PM: Well, you know we try things and sometimes things work -- EA Sports Active -- sometimes things don't. From a positioning point of view, Freestyle did not seem from our post-launch research to resonate with consumers. We don't have the content this year that seemed to fit the branding -- not to say the branding doesn't re-emerge again -- but there's no titles this year that you can argue fit what Freestyle was. Last year it was primarily Facebreaker and Celebrity Sports Showdown.
But we gave it a shot, and we're looking at different ways to provide value to the Wii consumer in sports. And you know, if it doesn't work, we'll move on and try something else.
OS: I was at the EA Press Conference when you announced that EA Sports Active had sold 600,000 units during its first two weeks on the market. Are you a little bit surprised it sold that well? And I only say that because many people thought Wii Fit would be the big exercise title, and then others would try to get in there and would be somewhat successful -- just not 600,000-units-in-two-weeks successful.

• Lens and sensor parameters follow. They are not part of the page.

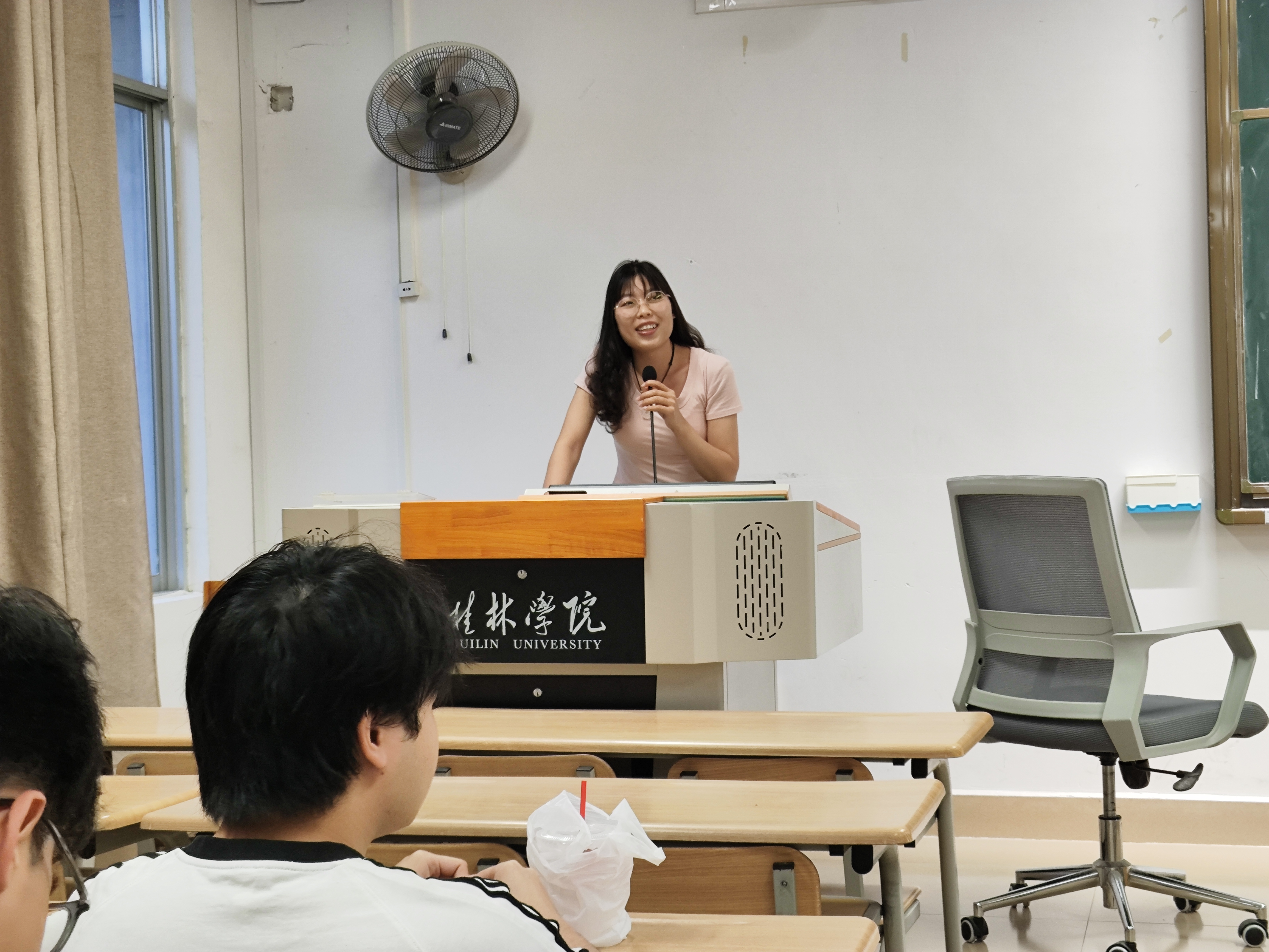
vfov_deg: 54.9
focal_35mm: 25
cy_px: 476
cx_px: 634
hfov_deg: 69.4
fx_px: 917
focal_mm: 4.71
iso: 163
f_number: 1.79
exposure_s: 1/33.3
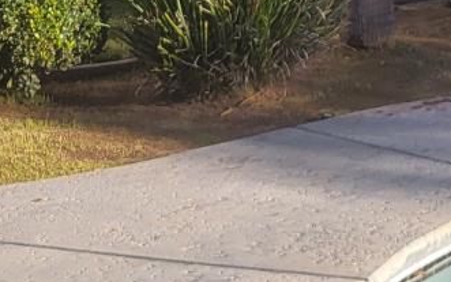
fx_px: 1537
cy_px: -178
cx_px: 621
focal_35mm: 125
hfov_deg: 15.7
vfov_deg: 10.1
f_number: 1.8
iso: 40
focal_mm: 5.4
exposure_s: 1/1300
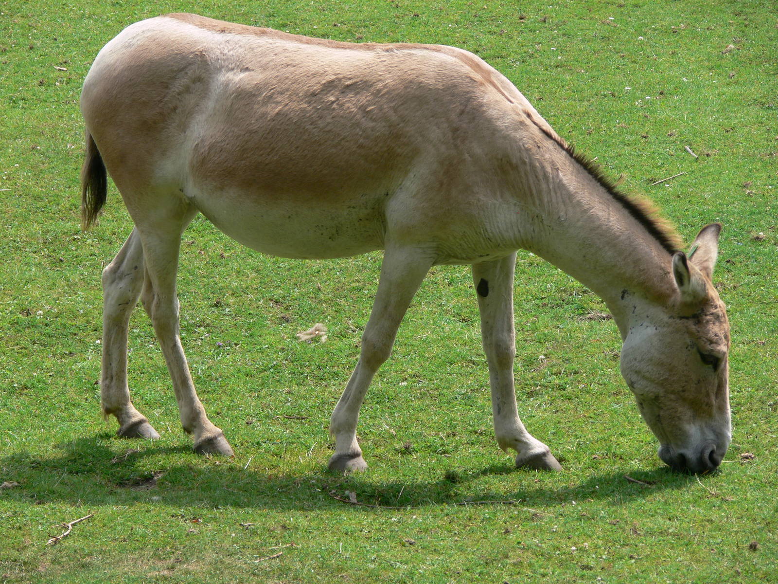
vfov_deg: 6.3
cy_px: 292
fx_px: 5282
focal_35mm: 235
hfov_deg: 8.4
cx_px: 389
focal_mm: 49.8
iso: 80
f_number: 5.6
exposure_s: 1/200
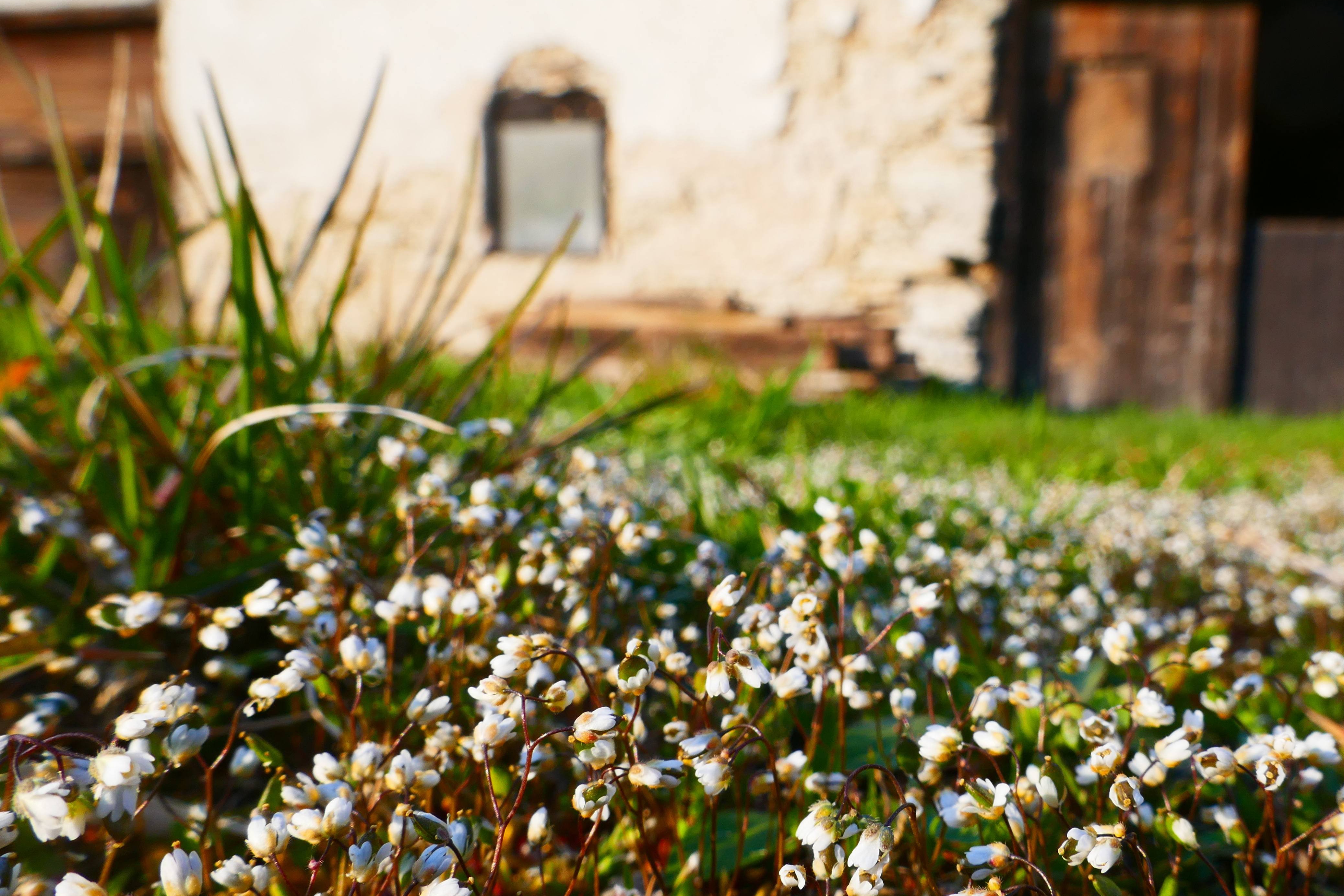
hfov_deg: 56.5
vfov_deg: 39.9
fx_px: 1232
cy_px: 514
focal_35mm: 33
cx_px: 840
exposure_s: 1/160
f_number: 8
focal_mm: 9.1
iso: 125
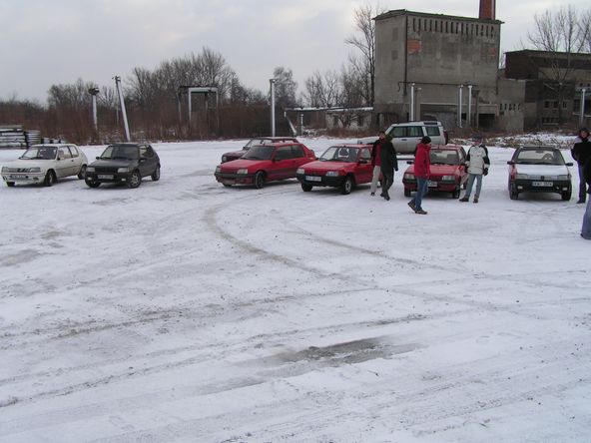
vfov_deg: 37.7
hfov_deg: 49.0
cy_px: 222
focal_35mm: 38
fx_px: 649
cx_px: 296
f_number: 5.6
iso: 50
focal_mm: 6.3
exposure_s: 1/160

PM: Not really. We looked at Wii Fit very early on and decided that we could do something very different than an eastern style of fitness, which is based on balance and coordination. More westernized consumers are always looking for more cardio, which at times doesn't fit the eastern style of fitness. So once we cracked the idea of how we attach the Wii remote to the body, which was about 16 or 17 months ago, then it was a race to get the right exercises and the right level of personalization.
I also think it complements the Wii Fit user: The more Wii Fits that were sold, the happier we were moving into this because there is a market for fitness or health-wellness and fitness utilizing the Wii. And so clearly we're selling into that consumer right now -- I think that certainly the user reviews are monstrous -- and it's going to continue to sell extremely well.
Plus the marketing build up to this that we had done: 60-second TV commercials, sitting down with retailers six months ago and mapping out what we thought the forecast would be. And places like Wal-Mart and Target do very well with the product, and it's end-capped. We knew what our pre-orders were, and retailers are very good at sensing buzz surrounding something. So while it's a pleasant surprise to sell 600,000 units from the get go, out of nothing, which remember makes this thing a 100,000 million dollar brand new platform for the company out of nothing, I don't think we were shocked by any means.
When you know you have got a great product, when you know you have got the marketing done, when you know retailers are excited, and you start reading the buzz, and you have bright endorsers in Bob Greene and Alison Sweeney, believe me a lot of people would have been horrified if that thing had not sold 600,000 units.
OS: Yeah, I just bring it up because there's always talk about third parties on the Wii. Basically, sometimes third parties try to out-Nintendo Nintendo, and it does not work.
PM: We were always very clear that this was not to compete with Wii Fit, it is an entirely complementary experience, its compatible with the [Wii Fit] Board. We just think we're adding more consumers, and I think retroactively, Nintendo probably thinks those consumers will go back and buy a Wii Fit Board to help them out. By the way, interestingly enough, I've see enough anecdotal stuff in some of the reviews that says it's driving hardware: "I didn't have a Wii until I saw EA Sports Active. I went out and bought a Wii." I never thought I would see that.
OS: Also at the EA Press Conference, you did unveil the new MMA game that is coming in 2010. But obviously it's not going to be associated with the UFC because THQ has that license. So when it comes to this game, are you pursuing individual fighters in a way that is similar to the Fight Night series?
PM: Exactly, that is exactly what we're doing. Not to say there won't be some leveling of -- there's enough non-UFC circuits out there that are of interest to us -- but the model that we'll use is go get the right fighters. And equally important, build a very unique and differentiated game versus what is already a very good game in UFC Undisputed.